Jury Clears Montana Cop Who Fatally Shot Man For Not Putting Hands Up (Video)

| by Michael Allen

Police Officer Grant Morrison fatally shot Richard Ramirez during an April 14, 2014, traffic stop in Billings, Montana.

Ramirez was a back seat passenger in a car that Officer Morrison had pulled over.

A recently released dashcam video (below) shows Officer Morrison telling the people inside the car to put their hands up. He threatens to shoot Ramirez if he doesn't comply.

Seconds later, Officer Morrison fires his gun into the car, hitting Ramirez.

Tom Black, who was sitting next to Ramirez in the car, told the Associated Press after the shooting that Ramirez was trying to unbuckle his seatbelt when he was shot.

In the video, Officer Morrison tells the unarmed Ramirez to put his hands up or get shot again.

Today, a seven-person coroner's jury ruled that Officer Morrison's action were a noncriminal, justifiable homicide, reports the Billings Gazette.

"It’s the hardest decision I've ever had to make," Officer Morrison told the jury during his testimony. "I wish I didn't have to make it.
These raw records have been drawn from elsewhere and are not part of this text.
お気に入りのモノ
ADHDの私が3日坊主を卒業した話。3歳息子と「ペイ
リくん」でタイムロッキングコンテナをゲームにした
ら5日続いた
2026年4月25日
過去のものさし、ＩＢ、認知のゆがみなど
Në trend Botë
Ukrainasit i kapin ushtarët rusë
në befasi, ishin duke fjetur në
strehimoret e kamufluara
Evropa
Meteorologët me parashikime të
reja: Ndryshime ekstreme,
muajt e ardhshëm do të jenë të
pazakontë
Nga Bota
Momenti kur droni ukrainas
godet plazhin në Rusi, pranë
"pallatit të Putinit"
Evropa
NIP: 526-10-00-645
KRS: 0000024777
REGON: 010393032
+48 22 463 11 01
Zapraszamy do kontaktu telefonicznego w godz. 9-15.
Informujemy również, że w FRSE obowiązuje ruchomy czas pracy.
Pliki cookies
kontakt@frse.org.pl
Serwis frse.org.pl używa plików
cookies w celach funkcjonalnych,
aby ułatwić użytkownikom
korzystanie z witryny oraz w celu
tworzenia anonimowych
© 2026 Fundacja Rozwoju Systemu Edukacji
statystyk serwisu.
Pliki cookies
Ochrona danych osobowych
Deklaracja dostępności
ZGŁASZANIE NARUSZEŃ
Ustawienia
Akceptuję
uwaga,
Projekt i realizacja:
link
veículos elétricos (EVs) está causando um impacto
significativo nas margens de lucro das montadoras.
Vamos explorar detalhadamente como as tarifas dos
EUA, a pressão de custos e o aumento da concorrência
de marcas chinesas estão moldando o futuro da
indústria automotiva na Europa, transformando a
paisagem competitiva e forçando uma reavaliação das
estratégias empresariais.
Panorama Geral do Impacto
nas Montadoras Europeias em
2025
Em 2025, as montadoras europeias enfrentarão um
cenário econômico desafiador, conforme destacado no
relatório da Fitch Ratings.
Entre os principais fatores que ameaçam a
I wish I just knew he didn't have a gun, but I couldn't take the risk."

Officer Morrison claimed that he thought Ramirez was going to "kill" him and recalled how he had searched Ramirez the day before in connection with a shooting, but didn't know Ramirez was in the car when he pulled it over.
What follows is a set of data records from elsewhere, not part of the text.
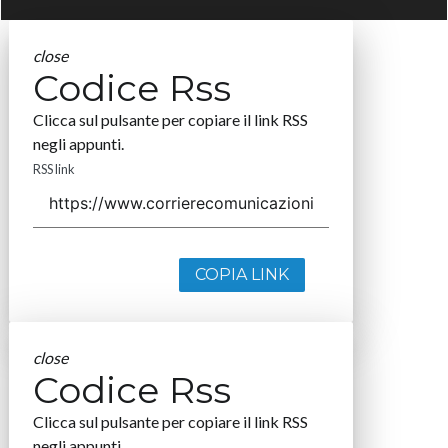
close
Codice Rss
Clicca sul pulsante per copiare il link RSS
negli appunti.
RSS link
COPIA LINK
close
Codice Rss
Clicca sul pulsante per copiare il link RSS
negli appunti.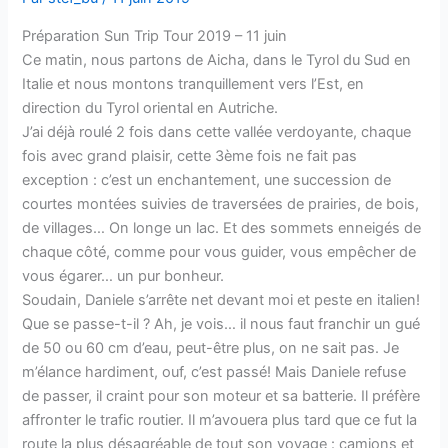
Préparation Sun Trip Tour 2019 – 11 juin
Ce matin, nous partons de Aicha, dans le Tyrol du Sud en
Italie et nous montons tranquillement vers l’Est, en
direction du Tyrol oriental en Autriche.
J’ai déjà roulé 2 fois dans cette vallée verdoyante, chaque
fois avec grand plaisir, cette 3ème fois ne fait pas
exception : c’est un enchantement, une succession de
courtes montées suivies de traversées de prairies, de bois,
de villages… On longe un lac. Et des sommets enneigés de
chaque côté, comme pour vous guider, vous empêcher de
vous égarer… un pur bonheur.
Soudain, Daniele s’arrête net devant moi et peste en italien!
Que se passe-t-il ? Ah, je vois… il nous faut franchir un gué
de 50 ou 60 cm d’eau, peut-être plus, on ne sait pas. Je
m’élance hardiment, ouf, c’est passé! Mais Daniele refuse
de passer, il craint pour son moteur et sa batterie. Il préfère
affronter le trafic routier. Il m’avouera plus tard que ce fut la
route la plus désagréable de tout son voyage : camions et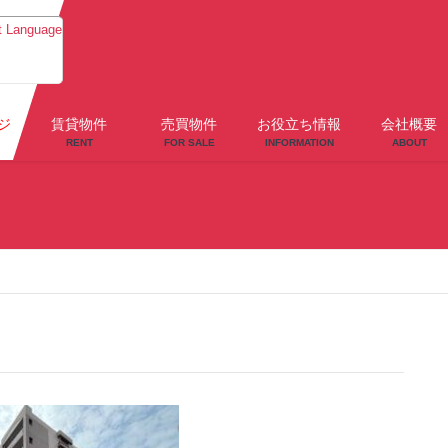
t Language
ジ
賃貸物件
売買物件
お役立ち情報
会社概要
RENT
FOR SALE
INFORMATION
ABOUT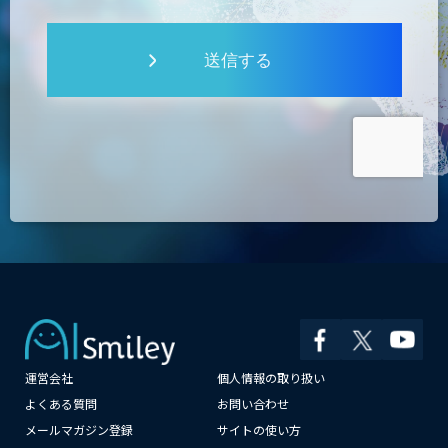
送信する
運営会社
個人情報の取り扱い
×
よくある質問
お問い合わせ
メールマガジン登録
サイトの使い方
"I was getting very scared," Officer Morrison told the jury. "He pulled away from me, and he again did the exact same thing. He shoved his hand down to his side and started jiggling it up and down. I told him I was going to shoot him if he didn't listen to me and put his hands up."

"Richard Ramirez was my son," Ramirez's mother, Betty, told the Billings Gazette. "He was 38 years old, and Officer Morrison is the one that killed him. He was just a good person, and they didn't have to do that to him."

"That ain't right, the way he died," added Betty. "I'm going to fight it, I'm going to take it as far as I can get it. I'm not going to give up."